● Problem:
In your transcription, keep every record exact and leave out the pictures.

Source information section start

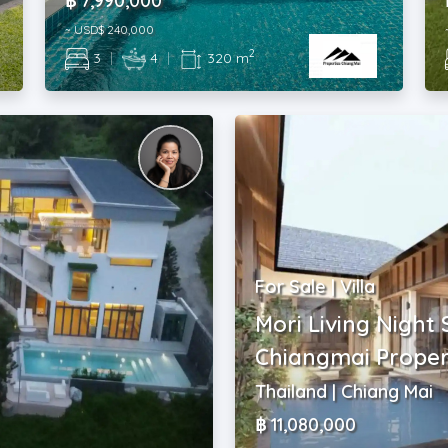
฿ 7,990,000
~ USD$ 240,000
2
3
|
4
|
320 m
For Sale | Villa
Mori Living Night 
Chiangmai Proper
Thailand | Chiang Mai
฿ 11,080,000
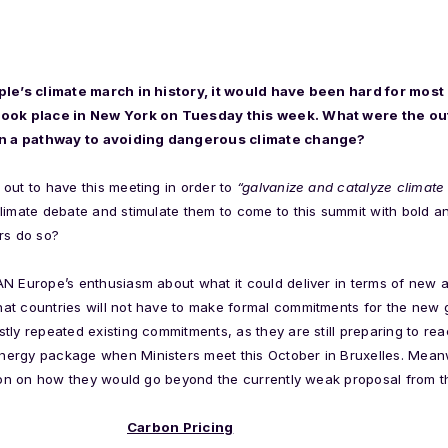
ople’s climate march in history, it would have been hard for mo
 took place in New York on Tuesday this week. What were the o
 on a pathway to avoiding dangerous climate change?
out to have this meeting in order to
“galvanize and catalyze climate
climate debate and stimulate them to come to this summit with bold
rs do so?
N Europe’s enthusiasm about what it could deliver in terms of new 
at countries will not have to make formal commitments for the new 
tly repeated existing commitments, as they are still preparing to r
ergy package when Ministers meet this October in Bruxelles. Mean
ation on how they would go beyond the currently weak proposal from 
Carbon Pricing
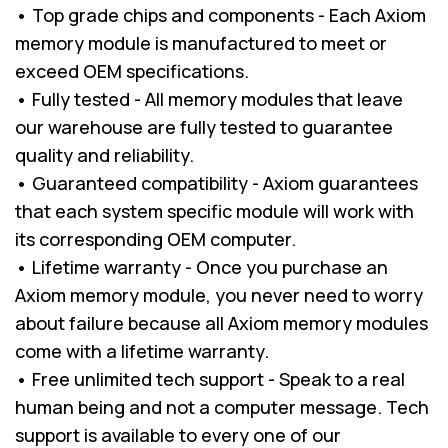
• Top grade chips and components - Each Axiom
memory module is manufactured to meet or
exceed OEM specifications.
• Fully tested - All memory modules that leave
our warehouse are fully tested to guarantee
quality and reliability.
• Guaranteed compatibility - Axiom guarantees
that each system specific module will work with
its corresponding OEM computer.
• Lifetime warranty - Once you purchase an
Axiom memory module, you never need to worry
about failure because all Axiom memory modules
come with a lifetime warranty.
• Free unlimited tech support - Speak to a real
human being and not a computer message. Tech
support is available to every one of our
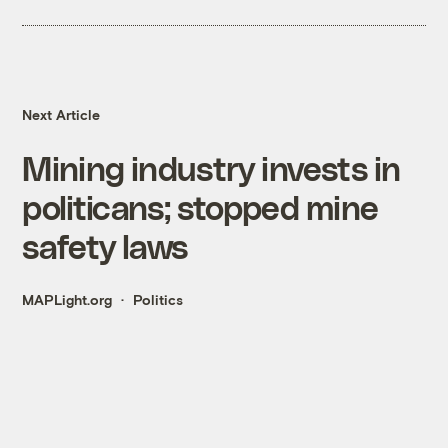
Next Article
Mining industry invests in
politicans; stopped mine
safety laws
MAPLight.org
Politics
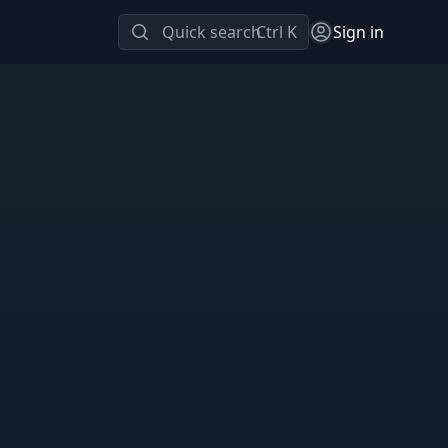
Quick search
Ctrl K
Sign in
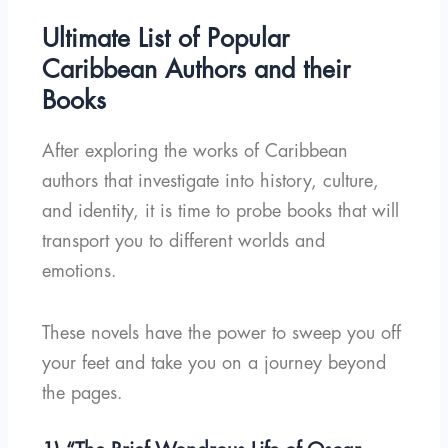
Ultimate List of Popular
Caribbean Authors and their
Books
After exploring the works of Caribbean
authors that investigate into history, culture,
and identity, it is time to probe books that will
transport you to different worlds and
emotions.
These novels have the power to sweep you off
your feet and take you on a journey beyond
the pages.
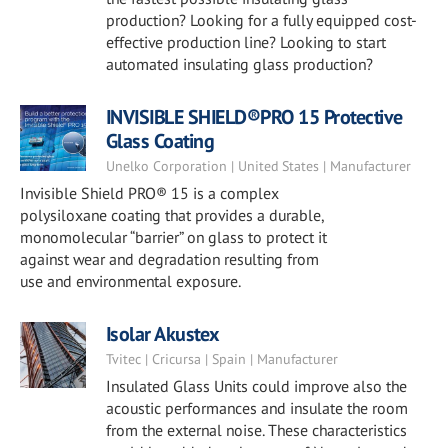
production? Looking for a fully equipped cost-
effective production line? Looking to start
automated insulating glass production?
INVISIBLE SHIELD®PRO 15 Protective
Glass Coating
Unelko Corporation | United States | Manufacturer
Invisible Shield PRO® 15 is a complex
polysiloxane coating that provides a durable,
monomolecular “barrier” on glass to protect it
against wear and degradation resulting from
use and environmental exposure.
Isolar Akustex
Tvitec | Cricursa | Spain | Manufacturer
Insulated Glass Units could improve also the
acoustic performances and insulate the room
from the external noise. These characteristics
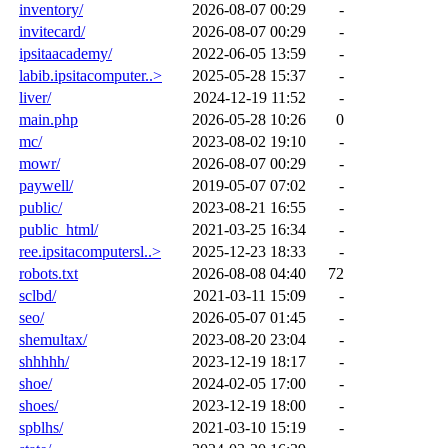
inventory/
2026-08-07 00:29
-
invitecard/
2026-08-07 00:29
-
ipsitaacademy/
2022-06-05 13:59
-
labib.ipsitacomputer..>
2025-05-28 15:37
-
liver/
2024-12-19 11:52
-
main.php
2026-05-28 10:26
0
mc/
2023-08-02 19:10
-
mowr/
2026-08-07 00:29
-
paywell/
2019-05-07 07:02
-
public/
2023-08-21 16:55
-
public_html/
2021-03-25 16:34
-
ree.ipsitacomputersl..>
2025-12-23 18:33
-
robots.txt
2026-08-08 04:40
72
sclbd/
2021-03-11 15:09
-
seo/
2026-05-07 01:45
-
shemultax/
2023-08-20 23:04
-
shhhhh/
2023-12-19 18:17
-
shoe/
2024-02-05 17:00
-
shoes/
2023-12-19 18:00
-
spblhs/
2021-03-10 15:19
-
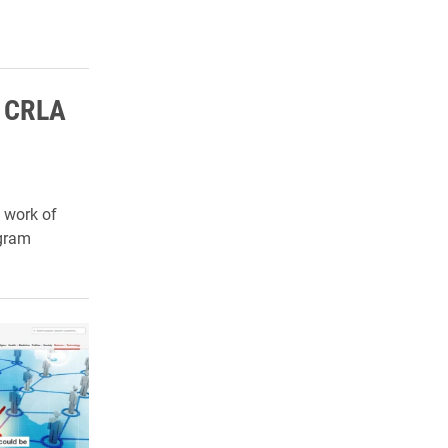
s CRLA
 work of
gram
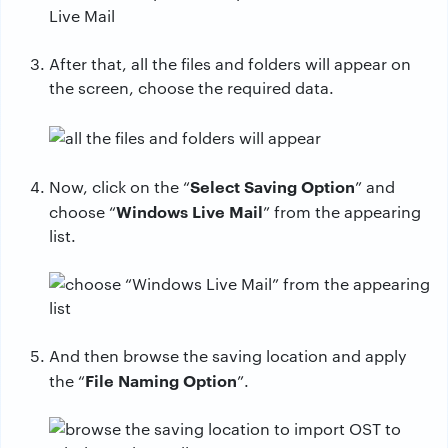
After that, all the files and folders will appear on
the screen, choose the required data.
Select Saving Option
Now, click on the “
” and
Windows Live Mail
choose “
” from the appearing
list.
And then browse the saving location and apply
File Naming Option
the “
”.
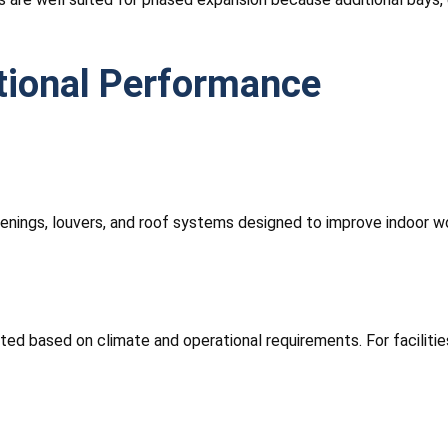
tional Performance
openings, louvers, and roof systems designed to improve indoor wo
cted based on climate and operational requirements. For faciliti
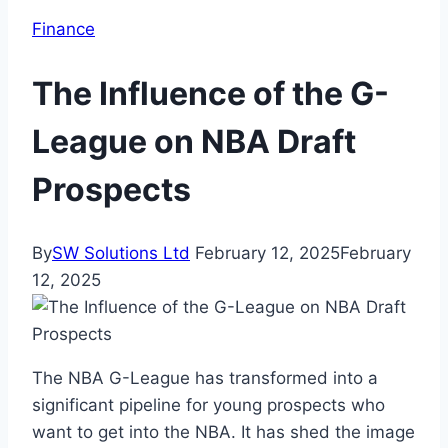
Finance
The Influence of the G-
League on NBA Draft
Prospects
By
SW Solutions Ltd
February 12, 2025
February
12, 2025
The NBA G-League has transformed into a
significant pipeline for young prospects who
want to get into the NBA. It has shed the image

Source information section end

● Your response:
฿ 7,990,000
~ USD$ 240,000
2
3
|
4
|
320 m
For Sale | Villa
Mori Living Night 
Chiangmai Proper
Thailand | Chiang Mai
฿ 11,080,000
ople’s climate march in history, it would have been hard for mo
 took place in New York on Tuesday this week. What were the o
 on a pathway to avoiding dangerous climate change?
out to have this meeting in order to
“galvanize and catalyze climate
climate debate and stimulate them to come to this summit with bold
rs do so?
N Europe’s enthusiasm about what it could deliver in terms of new 
at countries will not have to make formal commitments for the new 
tly repeated existing commitments, as they are still preparing to r
ergy package when Ministers meet this October in Bruxelles. Mean
ation on how they would go beyond the currently weak proposal from 
Carbon Pricing
• Top grade chips and components - Each Axiom
memory module is manufactured to meet or
exceed OEM specifications.
• Fully tested - All memory modules that leave
our warehouse are fully tested to guarantee
quality and reliability.
• Guaranteed compatibility - Axiom guarantees
that each system specific module will work with
its corresponding OEM computer.
• Lifetime warranty - Once you purchase an
Axiom memory module, you never need to worry
about failure because all Axiom memory modules
come with a lifetime warranty.
• Free unlimited tech support - Speak to a real
human being and not a computer message. Tech
support is available to every one of our
Next Article
Mining industry invests in
politicans; stopped mine
safety laws
MAPLight.org
Politics
Quick search
Ctrl K
Sign in
Ultimate List of Popular
Caribbean Authors and their
Books
After exploring the works of Caribbean
authors that investigate into history, culture,
and identity, it is time to probe books that will
transport you to different worlds and
emotions.
These novels have the power to sweep you off
your feet and take you on a journey beyond
the pages.
production? Looking for a fully equipped cost-
effective production line? Looking to start
automated insulating glass production?
INVISIBLE SHIELD®PRO 15 Protective
Glass Coating
Unelko Corporation | United States | Manufacturer
Invisible Shield PRO® 15 is a complex
polysiloxane coating that provides a durable,
monomolecular “barrier” on glass to protect it
against wear and degradation resulting from
use and environmental exposure.
Isolar Akustex
Tvitec | Cricursa | Spain | Manufacturer
Insulated Glass Units could improve also the
acoustic performances and insulate the room
from the external noise. These characteristics
inventory/
2026-08-07 00:29
-
invitecard/
2026-08-07 00:29
-
ipsitaacademy/
2022-06-05 13:59
-
labib.ipsitacomputer..>
2025-05-28 15:37
-
liver/
2024-12-19 11:52
-
main.php
2026-05-28 10:26
0
mc/
2023-08-02 19:10
-
mowr/
2026-08-07 00:29
-
paywell/
2019-05-07 07:02
-
public/
2023-08-21 16:55
-
public_html/
2021-03-25 16:34
-
ree.ipsitacomputersl..>
2025-12-23 18:33
-
robots.txt
2026-08-08 04:40
72
sclbd/
2021-03-11 15:09
-
seo/
2026-05-07 01:45
-
shemultax/
2023-08-20 23:04
-
shhhhh/
2023-12-19 18:17
-
shoe/
2024-02-05 17:00
-
shoes/
2023-12-19 18:00
-
spblhs/
2021-03-10 15:19
-
s CRLA
 work of
gram
After that, all the files and folders will appear on
the screen, choose the required data.
Select Saving Option
Now, click on the “
” and
Windows Live Mail
choose “
” from the appearing
list.
And then browse the saving location and apply
File Naming Option
the “
”.
tional Performance
openings, louvers, and roof systems designed to improve indoor wo
cted based on climate and operational requirements. For faciliti
Finance
The Influence of the G-
League on NBA Draft
Prospects
By
SW Solutions Ltd
February 12, 2025
February
12, 2025
The NBA G-League has transformed into a
significant pipeline for young prospects who
want to get into the NBA. It has shed the image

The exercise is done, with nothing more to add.